Submissions split on Otago windfarm

7:18 pm on 2 March 2016

Submissions on an Otago community's plan to put up its own windfarm are evenly split for and against.

View south across Blueskin Bay from near the proposed wind farm site, with the settlement of Doctors Point scattered along the inlet's southern shoreline.

View across Blueskin Bay from near the proposed wind farm site. Photo: RNZ / Alison Ballance

Blueskin Bay near Dunedin would be the first in New Zealand to put up a cluster of three wind turbines and make 1000 homes self-sufficient in electricity.

After seven years of work and countless public meetings, the project's resource consent application with the Dunedin City Council attracted 140 submissions.

One-half object, questioning the project's business model, consultation process and technical reports, and reflecting worries about the noise, look, potential for land slip and light pollution at night.

A nationally-recognised bird illustrator, Derek Onley, who lives at Blueskin Bay, said the environmental impact studies were weak, leaving open serious bird-strike effects on wading birds.

A nearby resident, Rosemary McBryde, questions the project's value.

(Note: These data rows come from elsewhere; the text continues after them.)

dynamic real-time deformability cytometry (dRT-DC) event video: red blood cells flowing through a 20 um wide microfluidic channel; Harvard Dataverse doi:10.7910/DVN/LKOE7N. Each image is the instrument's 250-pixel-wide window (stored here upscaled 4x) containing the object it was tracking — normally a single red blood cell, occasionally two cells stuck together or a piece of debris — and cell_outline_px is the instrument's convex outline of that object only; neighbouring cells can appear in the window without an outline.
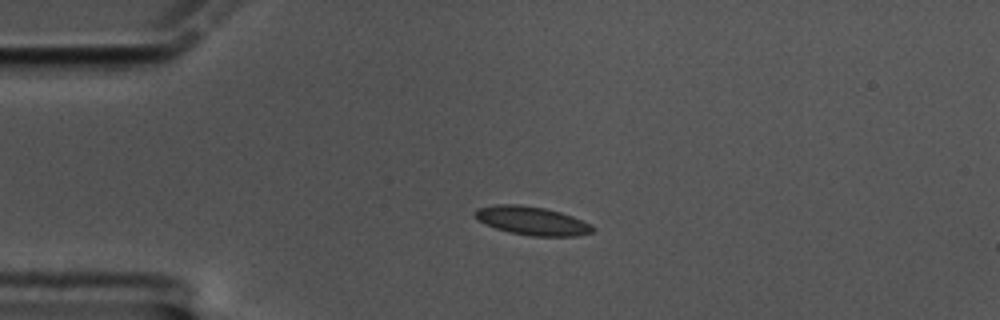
{"species": "common noctule bat (a hibernating species)", "species_latin": "Nyctalus noctula", "temperature_condition": "cold", "stored_images_in_passage": 47, "camera_frame_rate_fps": 3000, "um_per_image_px": 0.085, "animal": {"sex": "male", "body_mass_g": 17.5, "forearm_length_mm": 52.3}, "frame": {"image": 1, "passage_image": 1, "time_ms": 0.0, "image_size_px": [1000, 320], "cell_outline_px": [[596, 228], [592, 232], [576, 236], [532, 236], [508, 232], [484, 224], [472, 216], [472, 212], [476, 208], [496, 204], [520, 204], [544, 208], [560, 212], [572, 216], [592, 224]], "centroid_in_image_um": [45.17, 18.76], "position_along_channel_um": 39.8, "area_um2": 19.83}}
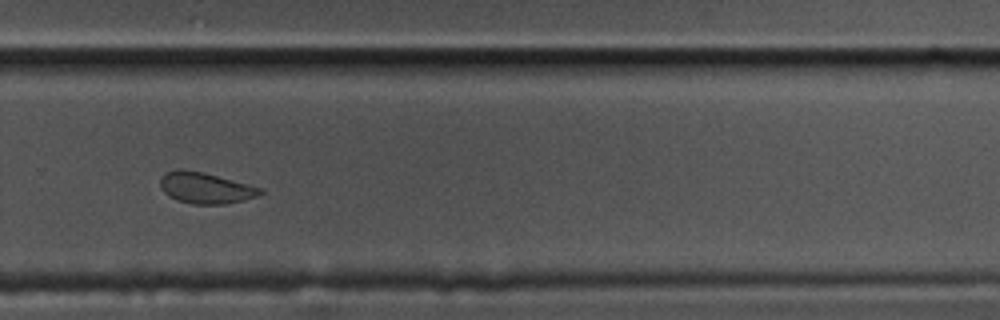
{"frame": {"image": 2, "passage_image": 28, "time_ms": 9.0, "image_size_px": [1000, 320], "cell_outline_px": [[264, 192], [256, 196], [244, 200], [224, 204], [192, 204], [176, 200], [168, 196], [160, 188], [160, 180], [164, 172], [176, 168], [184, 168], [204, 172], [264, 188]], "centroid_in_image_um": [17.44, 15.95], "position_along_channel_um": 312.4, "area_um2": 18.5}}
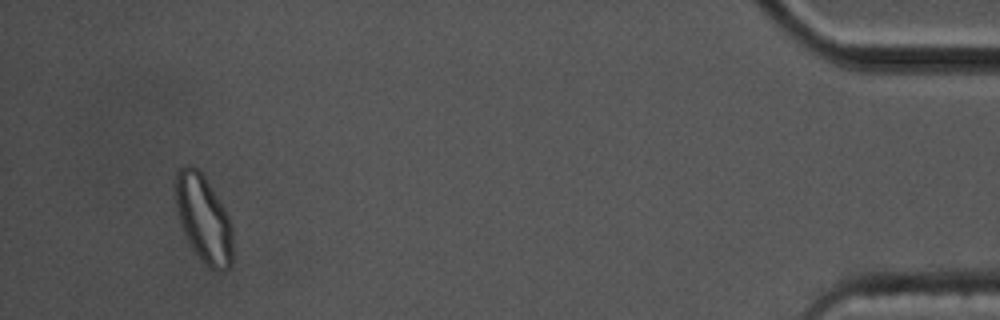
{"frame": {"image": 3, "passage_image": 44, "time_ms": 14.333, "image_size_px": [1000, 320], "cell_outline_px": [[232, 264], [224, 272], [220, 272], [208, 268], [200, 260], [192, 248], [180, 224], [176, 208], [176, 172], [180, 168], [188, 164], [196, 168], [204, 176], [224, 208], [228, 216], [232, 228]], "centroid_in_image_um": [17.31, 18.65], "position_along_channel_um": 417.9, "area_um2": 29.07}, "authors_computed_cell_mechanics": {"area_um2": 18.785, "velocity_mm_per_s": 3.3368, "shape_relaxation_time_tau1_ms": null, "shape_relaxation_time_tau2_ms": 2.2354, "deformation_change_tau1": null, "deformation_change_tau2": 0.0404}}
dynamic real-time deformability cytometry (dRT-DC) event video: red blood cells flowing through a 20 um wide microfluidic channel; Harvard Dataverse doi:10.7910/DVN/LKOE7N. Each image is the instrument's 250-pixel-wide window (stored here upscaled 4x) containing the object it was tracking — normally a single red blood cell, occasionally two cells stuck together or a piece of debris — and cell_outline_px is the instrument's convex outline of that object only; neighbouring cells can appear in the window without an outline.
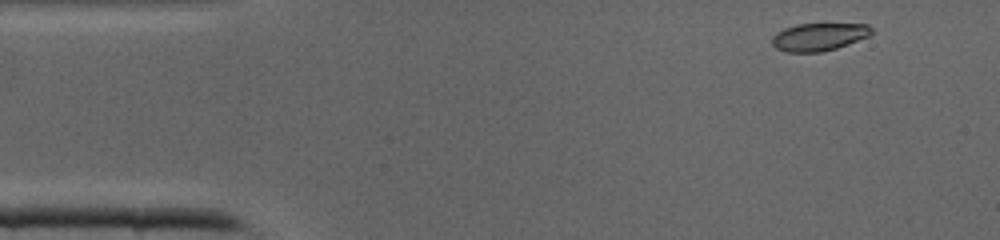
{"species": "common noctule bat (a hibernating species)", "species_latin": "Nyctalus noctula", "temperature_condition": "cold", "stored_images_in_passage": 10, "camera_frame_rate_fps": 3000, "um_per_image_px": 0.085, "animal": {"sex": "male", "body_mass_g": 19.0, "forearm_length_mm": 50.8}, "frame": {"image": 1, "passage_image": 1, "time_ms": 0.0, "image_size_px": [1000, 240], "cell_outline_px": [[872, 32], [868, 36], [836, 48], [820, 52], [788, 52], [776, 48], [772, 44], [772, 36], [776, 32], [784, 28], [796, 24], [868, 24], [872, 28]], "centroid_in_image_um": [69.57, 3.12], "position_along_channel_um": 15.4, "area_um2": 15.95}}
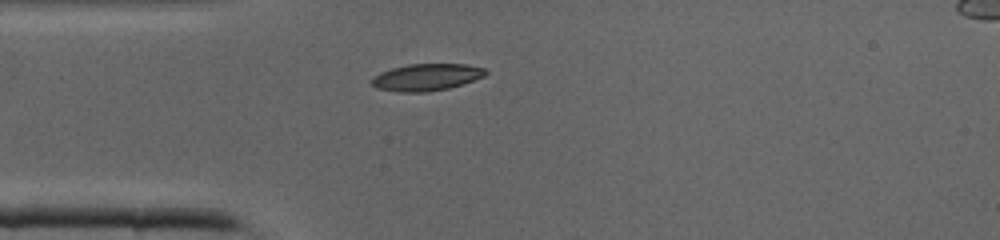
{"frame": {"image": 2, "passage_image": 8, "time_ms": 2.333, "image_size_px": [1000, 240], "cell_outline_px": [[488, 72], [484, 76], [448, 88], [424, 92], [396, 92], [376, 88], [372, 84], [372, 80], [380, 72], [392, 68], [408, 64], [464, 64], [484, 68]], "centroid_in_image_um": [36.23, 6.56], "position_along_channel_um": 48.8, "area_um2": 17.63}}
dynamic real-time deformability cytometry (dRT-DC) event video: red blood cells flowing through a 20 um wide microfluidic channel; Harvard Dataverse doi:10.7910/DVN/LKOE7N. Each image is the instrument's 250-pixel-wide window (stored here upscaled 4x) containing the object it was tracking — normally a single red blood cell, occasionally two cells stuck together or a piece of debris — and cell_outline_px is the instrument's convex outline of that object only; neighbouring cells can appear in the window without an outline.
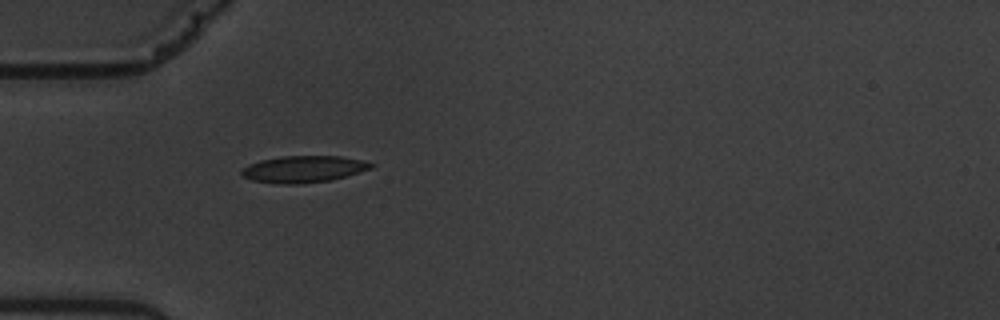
{"species": "common noctule bat (a hibernating species)", "species_latin": "Nyctalus noctula", "temperature_condition": "warm", "stored_images_in_passage": 1, "camera_frame_rate_fps": 3000, "um_per_image_px": 0.085, "animal": {"sex": "male", "body_mass_g": 19.5, "forearm_length_mm": 54.6}, "frame": {"image": 1, "passage_image": 1, "time_ms": 0.0, "image_size_px": [1000, 320], "cell_outline_px": [[376, 164], [372, 168], [344, 176], [328, 180], [296, 184], [276, 184], [252, 180], [244, 176], [240, 172], [248, 164], [260, 160], [280, 156], [340, 156], [360, 160]], "centroid_in_image_um": [25.76, 14.37], "position_along_channel_um": 59.2, "area_um2": 19.94}}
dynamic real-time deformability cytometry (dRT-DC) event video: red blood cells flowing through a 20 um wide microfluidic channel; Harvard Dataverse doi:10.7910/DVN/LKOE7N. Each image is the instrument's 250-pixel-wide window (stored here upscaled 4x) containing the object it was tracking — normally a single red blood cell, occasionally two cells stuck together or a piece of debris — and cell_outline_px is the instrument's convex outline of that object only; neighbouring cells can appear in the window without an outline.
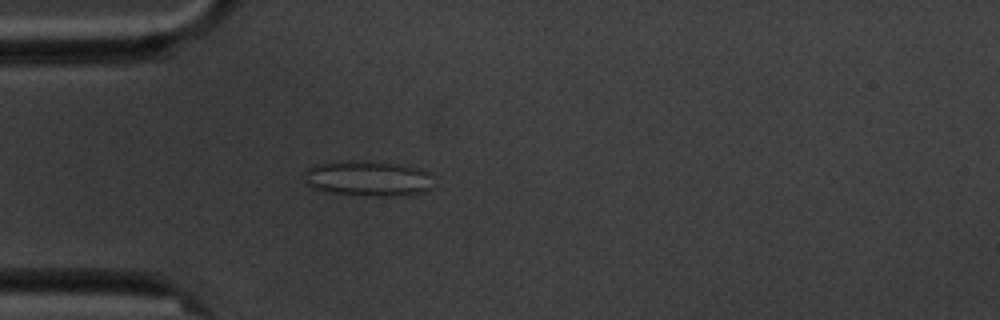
{"species": "common noctule bat (a hibernating species)", "species_latin": "Nyctalus noctula", "temperature_condition": "cold", "stored_images_in_passage": 5, "camera_frame_rate_fps": 3000, "um_per_image_px": 0.085, "animal": {"sex": "male", "body_mass_g": 20.1, "forearm_length_mm": 53.5}, "frame": {"image": 1, "passage_image": 5, "time_ms": 4.667, "image_size_px": [1000, 320], "cell_outline_px": [[428, 188], [424, 192], [408, 196], [376, 196], [324, 192], [312, 188], [304, 180], [304, 172], [312, 164], [348, 160], [372, 160], [420, 168], [428, 172]], "centroid_in_image_um": [31.19, 15.16], "position_along_channel_um": 53.8, "area_um2": 26.93}}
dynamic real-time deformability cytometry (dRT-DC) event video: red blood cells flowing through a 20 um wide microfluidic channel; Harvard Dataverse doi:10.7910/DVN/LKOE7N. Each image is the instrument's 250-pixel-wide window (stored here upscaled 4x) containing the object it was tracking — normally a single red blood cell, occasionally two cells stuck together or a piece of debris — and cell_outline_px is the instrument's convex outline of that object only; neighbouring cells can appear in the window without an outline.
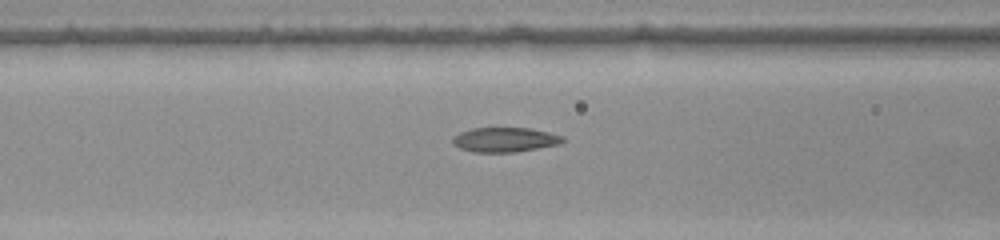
{"species": "common noctule bat (a hibernating species)", "species_latin": "Nyctalus noctula", "temperature_condition": "warm", "stored_images_in_passage": 32, "camera_frame_rate_fps": 3000, "um_per_image_px": 0.085, "animal": {"sex": "female", "body_mass_g": 22.0, "forearm_length_mm": 56.7}, "frame": {"image": 1, "passage_image": 11, "time_ms": 3.333, "image_size_px": [1000, 240], "cell_outline_px": [[564, 140], [560, 144], [516, 152], [472, 152], [460, 148], [452, 144], [452, 136], [460, 132], [472, 128], [528, 128], [548, 132], [564, 136]], "centroid_in_image_um": [42.88, 11.88], "position_along_channel_um": 123.7, "area_um2": 15.84}}
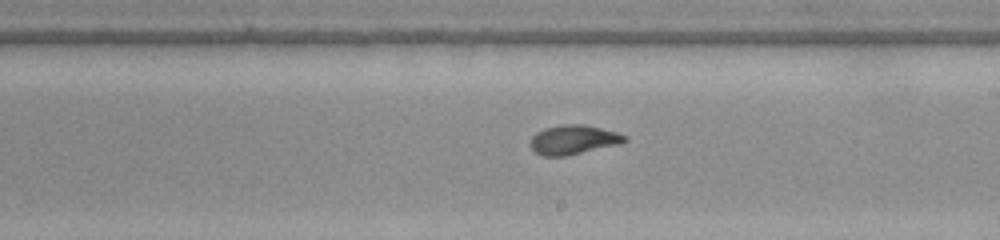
{"frame": {"image": 2, "passage_image": 20, "time_ms": 6.333, "image_size_px": [1000, 240], "cell_outline_px": [[628, 140], [620, 144], [564, 156], [544, 156], [536, 152], [532, 148], [532, 136], [536, 132], [544, 128], [564, 124], [584, 124], [616, 132], [628, 136]], "centroid_in_image_um": [48.77, 11.86], "position_along_channel_um": 240.2, "area_um2": 15.95}}
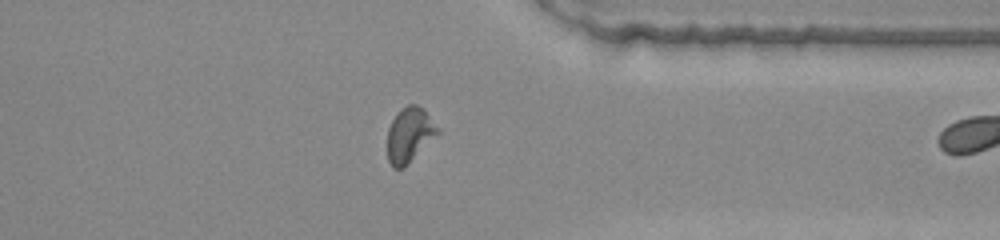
{"frame": {"image": 3, "passage_image": 31, "time_ms": 10.0, "image_size_px": [1000, 240], "cell_outline_px": [[440, 132], [404, 168], [392, 168], [388, 160], [388, 128], [396, 112], [400, 108], [408, 104], [416, 104], [424, 108], [440, 128]], "centroid_in_image_um": [34.82, 11.43], "position_along_channel_um": 376.6, "area_um2": 16.3}}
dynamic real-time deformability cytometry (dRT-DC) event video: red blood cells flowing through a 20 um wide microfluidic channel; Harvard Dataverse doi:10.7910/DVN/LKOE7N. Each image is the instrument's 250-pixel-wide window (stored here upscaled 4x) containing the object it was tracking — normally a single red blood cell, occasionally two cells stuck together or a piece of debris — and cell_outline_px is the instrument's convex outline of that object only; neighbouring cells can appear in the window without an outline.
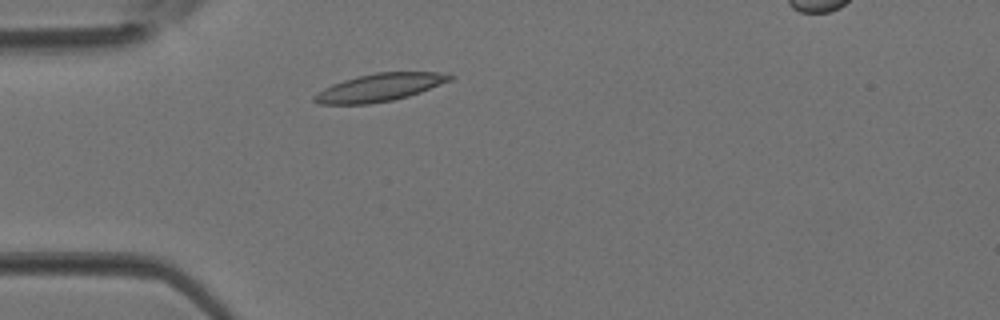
{"species": "Egyptian fruit bat (a non-hibernating species)", "species_latin": "Rousettus aegyptiacus", "temperature_condition": "room temperature", "stored_images_in_passage": 2, "camera_frame_rate_fps": 3000, "um_per_image_px": 0.085, "animal": {"sex": "female"}, "frame": {"image": 1, "passage_image": 2, "time_ms": 0.333, "image_size_px": [1000, 320], "cell_outline_px": [[456, 76], [452, 80], [420, 92], [408, 96], [392, 100], [368, 104], [320, 104], [312, 100], [312, 96], [316, 92], [332, 84], [344, 80], [376, 72], [448, 72]], "centroid_in_image_um": [32.29, 7.43], "position_along_channel_um": 52.7, "area_um2": 21.96}}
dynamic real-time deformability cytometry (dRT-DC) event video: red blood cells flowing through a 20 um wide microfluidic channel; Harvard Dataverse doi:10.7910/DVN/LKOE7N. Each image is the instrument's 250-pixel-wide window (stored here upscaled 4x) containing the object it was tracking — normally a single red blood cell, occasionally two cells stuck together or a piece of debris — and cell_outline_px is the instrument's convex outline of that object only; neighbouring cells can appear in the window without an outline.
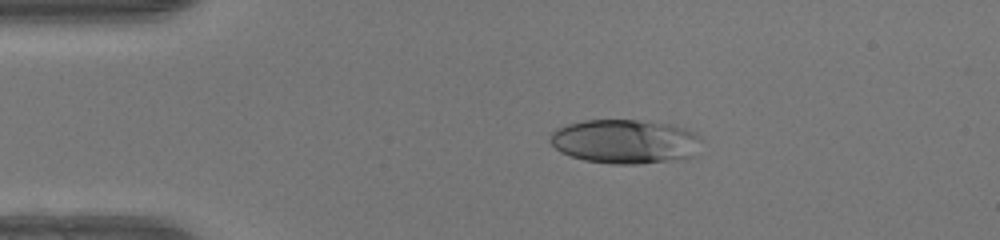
{"species": "human", "species_latin": "Homo sapiens", "temperature_condition": "warm", "stored_images_in_passage": 40, "camera_frame_rate_fps": 3000, "um_per_image_px": 0.085, "donor": {"sex": "female"}, "frame": {"image": 1, "passage_image": 1, "time_ms": 0.0, "image_size_px": [1000, 240], "cell_outline_px": [[704, 136], [692, 156], [684, 160], [640, 164], [612, 164], [584, 160], [560, 152], [548, 140], [548, 136], [556, 128], [568, 124], [584, 120], [636, 120], [672, 124], [688, 128]], "centroid_in_image_um": [53.18, 12.03], "position_along_channel_um": 31.8, "area_um2": 39.65}}
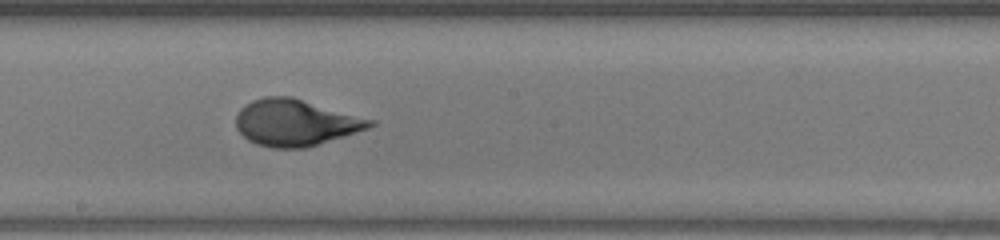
{"frame": {"image": 2, "passage_image": 18, "time_ms": 5.667, "image_size_px": [1000, 240], "cell_outline_px": [[376, 124], [368, 128], [344, 136], [304, 148], [272, 148], [256, 144], [248, 140], [236, 128], [236, 116], [240, 108], [244, 104], [252, 100], [264, 96], [292, 96], [376, 120]], "centroid_in_image_um": [25.11, 10.4], "position_along_channel_um": 223.1, "area_um2": 36.47}}
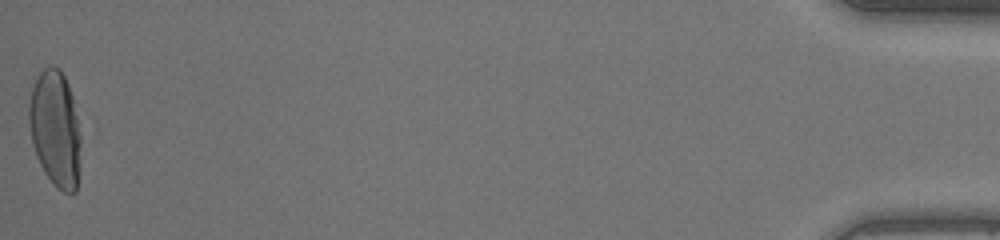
{"frame": {"image": 3, "passage_image": 40, "time_ms": 13.0, "image_size_px": [1000, 240], "cell_outline_px": [[84, 132], [76, 192], [64, 192], [56, 188], [44, 172], [36, 156], [32, 144], [28, 120], [28, 104], [32, 88], [40, 72], [44, 68], [52, 64], [60, 68], [68, 84]], "centroid_in_image_um": [4.74, 10.95], "position_along_channel_um": 430.5, "area_um2": 36.3}, "authors_computed_cell_mechanics": {"area_um2": 35.9227, "velocity_mm_per_s": 4.2433, "shape_relaxation_time_tau1_ms": 7.001, "shape_relaxation_time_tau2_ms": null, "deformation_change_tau1": 0.2879, "deformation_change_tau2": null}}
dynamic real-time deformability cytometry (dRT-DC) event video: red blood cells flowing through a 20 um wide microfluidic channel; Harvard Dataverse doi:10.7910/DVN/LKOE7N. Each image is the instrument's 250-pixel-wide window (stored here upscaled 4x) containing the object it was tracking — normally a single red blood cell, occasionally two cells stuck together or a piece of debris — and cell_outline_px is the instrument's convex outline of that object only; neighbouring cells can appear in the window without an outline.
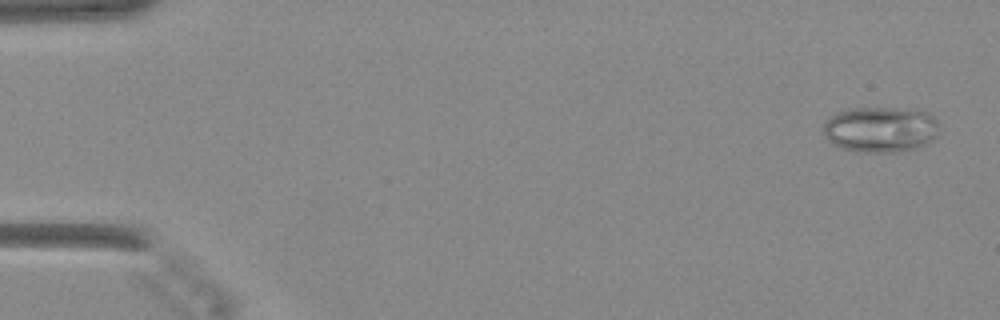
{"species": "Egyptian fruit bat (a non-hibernating species)", "species_latin": "Rousettus aegyptiacus", "temperature_condition": "warm", "stored_images_in_passage": 7, "camera_frame_rate_fps": 3000, "um_per_image_px": 0.085, "animal": {"sex": "female"}, "frame": {"image": 1, "passage_image": 2, "time_ms": 0.333, "image_size_px": [1000, 320], "cell_outline_px": [[936, 136], [924, 144], [912, 148], [896, 152], [864, 152], [840, 148], [832, 144], [828, 140], [824, 132], [824, 124], [832, 116], [840, 112], [856, 108], [892, 108], [924, 112], [932, 116], [936, 120]], "centroid_in_image_um": [74.8, 11.01], "position_along_channel_um": 10.2, "area_um2": 30.0}}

She said the electricity generated would just be sold to a wholesaler, and go into the wider grid, so would make no difference to the community's own power needs.

She said the project was draining the community's energy, and it would be better spent helping people learn how to generate their own power at home.

Blueskin Bay resident Scott Willis is the manager of the Blueskin Resilient Communities Trust, and leads the Blueskin Energy project

Scott Willis Photo: RNZ / Alison Ballance

But the project's supporters say it is a visionary, pioneering effort, and will be a New Zealand model for self-sufficiency.

Green Party MP Gareth Hughes said Dunedin had not had an energy project in 100 years, and this one would produce energy close to where it was used, and would grow local jobs.

The project's manager Scott Willis said the trust was not deterred at all because 50 percent support was a good result for any new wind farm.

Mr Willis said he was confident the project would win over its opponents and ultimately the hearing panel, and that it would get the green light because it was such a low-impact development with so many environmental gains.

Resource consent hearings are planned for May.